- COMPRUEBA TU COMPRENSIÓN:
(a) ¿Puedes reproducir literalmente el fragmento del texto sobre la educación de los hijos que empieza con las palabras «261. Pero la» y acaba con «de dominar espacios.»?
(b) Prolonga el texto sobre la educación de los hijos a partir de su última frase.

- TEXTO DE REFERENCIA:
FORTALECER LA EDUCACIÓN DE LOS HIJOS
259. Los padres siempre
inciden en el desarrollo moral de sus hijos, para bien o para mal. Por
consiguiente, lo más adecuado es que acepten esta función inevitable y la
realicen de un modo consciente, entusiasta, razonable y apropiado. Ya que esta
función educativa de las familias es tan importante y se ha vuelto muy
compleja, quiero detenerme especialmente en este punto.
260. La familia no puede
renunciar a ser lugar de sostén, de acompañamiento, de guía, aunque deba
reinventar sus métodos y encontrar nuevos recursos. Necesita plantearse a qué
quiere exponer a sus hijos.
Para ello, no se debe dejar de preguntarse quiénes
se ocupan de darles diversión y entretenimiento, quiénes entran en sus
habitaciones a través de las pantallas, a quiénes los entregan para que los
guíen en su tiempo libre. Sólo los momentos que pasamos con ellos, hablando con
sencillez y cariño de las cosas importantes, y las posibilidades sanas que
creamos para que ellos ocupen su tiempo, permitirán evitar una nociva invasión.
Siempre hace falta una vigilancia. El abandono nunca es sano. Los padres deben
orientar y prevenir a los niños y adolescentes para que sepan enfrentar
situaciones donde pueda haber riesgos, por ejemplo, de agresiones, de abuso o
de drogadicción.
261. Pero la obsesión no
es educativa, y no se puede tener un control de todas las situaciones por las
que podría llegar a pasar un hijo. Aquí vale el principio de que «el tiempo es
superior al espacio»[291]. Es decir, se trata de generar procesos más que de dominar espacios.
Si un padre
está obsesionado por saber dónde está su hijo y por controlar todos sus
movimientos, sólo buscará dominar su espacio. De ese modo no lo educará, no lo
fortalecerá, no lo preparará para enfrentar los desafíos. Lo que interesa sobre
todo es generar en el hijo, con mucho amor, procesos de maduración de su
libertad, de capacitación, de crecimiento integral, de cultivo de la auténtica
autonomía. Sólo así ese hijo tendrá en sí mismo los elementos que necesita para
saber defenderse y para actuar con inteligencia y astucia en circunstancias
difíciles.
Entonces la gran cuestión no es dónde está el hijo físicamente, con
quién está en este momento, sino dónde está en un sentido existencial, dónde
está posicionado desde el punto de vista de sus convicciones, de sus objetivos,
de sus deseos, de su proyecto de vida. Por eso, las preguntas que hago a los
padres son: «¿Intentamos comprender “dónde” están los hijos realmente en su
camino? ¿Dónde está realmente su alma, lo sabemos? Y, sobre todo, ¿queremos
saberlo?»[292].

(Registros de datos)
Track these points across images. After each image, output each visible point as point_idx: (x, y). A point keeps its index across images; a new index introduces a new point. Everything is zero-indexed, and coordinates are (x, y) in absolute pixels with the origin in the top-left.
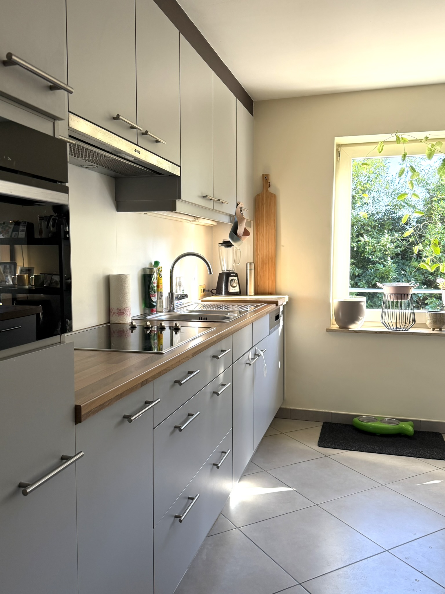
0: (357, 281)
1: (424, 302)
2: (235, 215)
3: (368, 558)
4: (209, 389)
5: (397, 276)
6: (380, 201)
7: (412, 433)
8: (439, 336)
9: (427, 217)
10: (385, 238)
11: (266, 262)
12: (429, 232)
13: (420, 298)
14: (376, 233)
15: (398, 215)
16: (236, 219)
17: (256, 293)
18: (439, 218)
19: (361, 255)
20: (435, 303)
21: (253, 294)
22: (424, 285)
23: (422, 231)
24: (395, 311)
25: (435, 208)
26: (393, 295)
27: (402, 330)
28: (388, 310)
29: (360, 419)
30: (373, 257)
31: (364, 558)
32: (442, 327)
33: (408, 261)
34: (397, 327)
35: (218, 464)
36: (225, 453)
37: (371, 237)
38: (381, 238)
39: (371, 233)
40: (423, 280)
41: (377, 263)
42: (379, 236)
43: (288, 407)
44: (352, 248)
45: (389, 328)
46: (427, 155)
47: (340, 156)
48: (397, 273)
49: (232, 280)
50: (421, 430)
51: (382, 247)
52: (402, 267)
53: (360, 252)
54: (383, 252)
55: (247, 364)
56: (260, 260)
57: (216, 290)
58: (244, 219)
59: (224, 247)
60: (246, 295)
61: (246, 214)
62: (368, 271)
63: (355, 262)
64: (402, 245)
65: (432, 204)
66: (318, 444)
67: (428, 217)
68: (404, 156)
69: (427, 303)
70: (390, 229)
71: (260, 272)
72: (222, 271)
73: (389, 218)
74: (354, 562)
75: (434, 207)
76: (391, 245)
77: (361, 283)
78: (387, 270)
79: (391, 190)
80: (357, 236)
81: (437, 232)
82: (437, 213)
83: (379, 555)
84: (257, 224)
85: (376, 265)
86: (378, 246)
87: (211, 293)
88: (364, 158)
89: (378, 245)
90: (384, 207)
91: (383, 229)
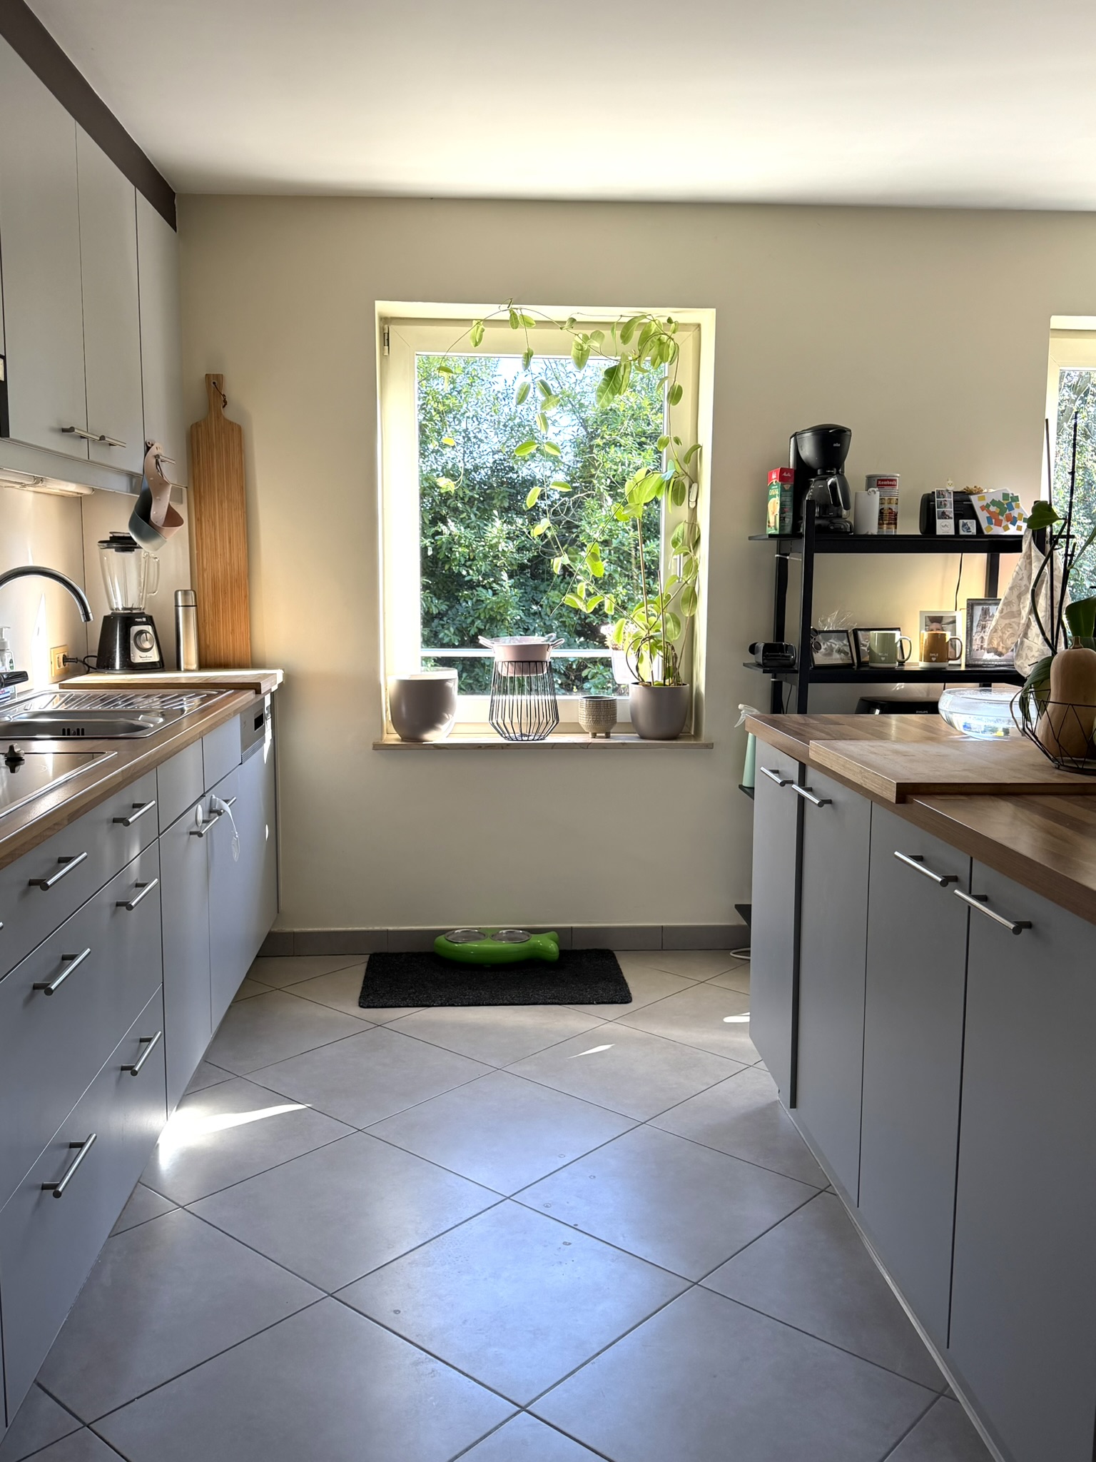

- RESPUESTAS:
(a)
261. Pero la obsesión no
es educativa, y no se puede tener un control de todas las situaciones por las
que podría llegar a pasar un hijo. Aquí vale el principio de que «el tiempo es
superior al espacio»[291]. Es decir, se trata de generar procesos más que de dominar espacios.

(b)
262. Si la madurez fuera
sólo el desarrollo de algo ya contenido en el código genético, no habría mucho
que hacer. La prudencia, el buen juicio y la sensatez no dependen de factores
meramente cuantitativos de crecimiento, sino de toda una cadena de elementos
que se sintetizan en el interior de la persona; para ser más exactos, en el
centro de su libertad. Es inevitable que cada hijo nos sorprenda con los
proyectos que broten de esa libertad, que nos rompa los esquemas, y es bueno
que eso suceda.
La educación entraña la tarea de promover libertades
responsables, que opten en las encrucijadas con sentido e inteligencia;
personas que comprendan sin recortes que su vida y la de su comunidad está en
sus manos y que esa libertad es un don inmenso.
263. Aunque los padres
necesitan de la escuela para asegurar una instrucción básica de sus hijos,
nunca pueden delegar completamente su formación moral. El desarrollo afectivo y
ético de una persona requiere de una experiencia fundamental: creer que los
propios padres son dignos de confianza.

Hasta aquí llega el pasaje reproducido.